Economists believe that the rise in Covid-19 cases has to be flattened, and it has to be done through non-pharmaceutical interventions if emerging and developing economies do not have immediate access to vaccines. However, uncertainty about the virus outbreak and variants require both vaccinations and robust policy planning.

Markus Brunnermeier

Markus Brunnermeier, economist and Edwards S Sanford professor of economics at the Princeton University, shared Vijay Acharya’s lecture on Covid-19 lessons from India for other emerging economies. Acharya, who is the C.V. Starr professor of economics in the Department of Finance at New York University Stern School of Business (NYU-Stern) and an academic advisor to the Federal Reserve Banks of New York and Philadelphia, states that India was one of the worst affected countries, with an estimation of at least 12-18 million fatalities during the second wave of coronavirus infections.

He stated that healthcare officials found the healthcare system to be overflowing during the second wave of the virus crisis. During the first Covid wave in India, approximately 6% of active cases required oxygen and intensive care unit assistance. Whilst in the second wave, 18% of hospitalisations were requiring it on a daily basis. According to UK evidence, the Delta variant is expected to be twice transmissible.

A key problem he mentions is that reported cases understate true infections. This partly reflected the thoroughness of testing, and also capacity constraints on testing. The solution adopted was to estimate daily cases using seroprevalence surveys or antibodies prevalence.

RECORDS SUPPLIED →
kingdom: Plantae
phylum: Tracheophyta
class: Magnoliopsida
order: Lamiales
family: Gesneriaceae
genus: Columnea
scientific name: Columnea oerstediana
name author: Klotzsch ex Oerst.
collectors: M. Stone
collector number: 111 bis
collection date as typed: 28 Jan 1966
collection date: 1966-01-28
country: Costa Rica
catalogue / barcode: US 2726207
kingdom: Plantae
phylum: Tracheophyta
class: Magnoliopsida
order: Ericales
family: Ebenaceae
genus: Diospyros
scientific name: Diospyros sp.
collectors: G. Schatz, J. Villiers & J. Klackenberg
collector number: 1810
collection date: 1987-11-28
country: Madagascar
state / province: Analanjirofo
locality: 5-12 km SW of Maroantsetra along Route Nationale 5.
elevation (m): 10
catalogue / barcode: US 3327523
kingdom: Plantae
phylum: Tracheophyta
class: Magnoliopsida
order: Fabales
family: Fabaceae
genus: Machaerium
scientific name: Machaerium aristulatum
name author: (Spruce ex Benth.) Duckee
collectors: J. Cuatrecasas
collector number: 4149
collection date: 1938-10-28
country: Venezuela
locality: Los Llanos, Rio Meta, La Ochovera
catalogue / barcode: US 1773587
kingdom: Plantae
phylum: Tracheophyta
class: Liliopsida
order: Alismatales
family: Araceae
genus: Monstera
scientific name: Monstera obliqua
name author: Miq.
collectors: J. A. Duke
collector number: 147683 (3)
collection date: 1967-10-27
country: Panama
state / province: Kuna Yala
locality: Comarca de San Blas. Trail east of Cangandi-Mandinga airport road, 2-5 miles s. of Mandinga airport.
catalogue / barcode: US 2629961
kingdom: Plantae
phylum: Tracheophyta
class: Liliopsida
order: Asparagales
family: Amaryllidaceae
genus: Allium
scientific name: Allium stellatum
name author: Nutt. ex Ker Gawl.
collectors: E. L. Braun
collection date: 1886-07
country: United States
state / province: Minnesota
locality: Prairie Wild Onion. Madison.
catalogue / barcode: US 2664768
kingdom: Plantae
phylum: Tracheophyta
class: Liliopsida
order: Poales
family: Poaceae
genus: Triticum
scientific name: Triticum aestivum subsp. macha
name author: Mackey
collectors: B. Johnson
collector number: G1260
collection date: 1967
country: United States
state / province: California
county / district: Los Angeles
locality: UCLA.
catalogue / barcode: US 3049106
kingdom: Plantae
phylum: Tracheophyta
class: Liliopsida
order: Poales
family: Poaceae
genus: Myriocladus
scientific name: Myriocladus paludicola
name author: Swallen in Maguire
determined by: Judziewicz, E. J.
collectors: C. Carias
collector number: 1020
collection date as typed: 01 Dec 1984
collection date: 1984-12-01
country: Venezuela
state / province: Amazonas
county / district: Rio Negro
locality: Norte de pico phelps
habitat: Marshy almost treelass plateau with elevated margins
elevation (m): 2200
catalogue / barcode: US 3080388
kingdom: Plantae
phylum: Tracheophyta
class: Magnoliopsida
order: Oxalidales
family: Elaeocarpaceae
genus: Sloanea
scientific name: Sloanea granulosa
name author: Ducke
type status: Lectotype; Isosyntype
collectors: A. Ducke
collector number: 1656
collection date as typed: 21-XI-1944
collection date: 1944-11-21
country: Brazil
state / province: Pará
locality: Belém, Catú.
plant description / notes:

TASKS FOR THIS EXERCISE →
1 - According to the Covid-19 extract, what share of active cases in India needed oxygen and intensive care unit assistance during the first wave?
2 - In one to three sentences, explain why the Covid-19 extract says reported cases understated true infections.
3 - Rewrite the Covid-19 extract starting at "He stated that" and ending at "be twice transmissible.", replacing "healthcare officials" with "health authorities".

WRITTEN ANSWERS →
1 - Approximately 6% of active cases needed oxygen and intensive care unit assistance.

2 - Reported cases understated true infections partly because of how thorough testing was. They also reflected limits on testing capacity.

3 -
He stated that health authorities found the healthcare system to be overflowing during the second wave of the virus crisis. During the first Covid wave in India, approximately 6% of active cases required oxygen and intensive care unit assistance. Whilst in the second wave, 18% of hospitalisations were requiring it on a daily basis. According to UK evidence, the Delta variant is expected to be twice transmissible.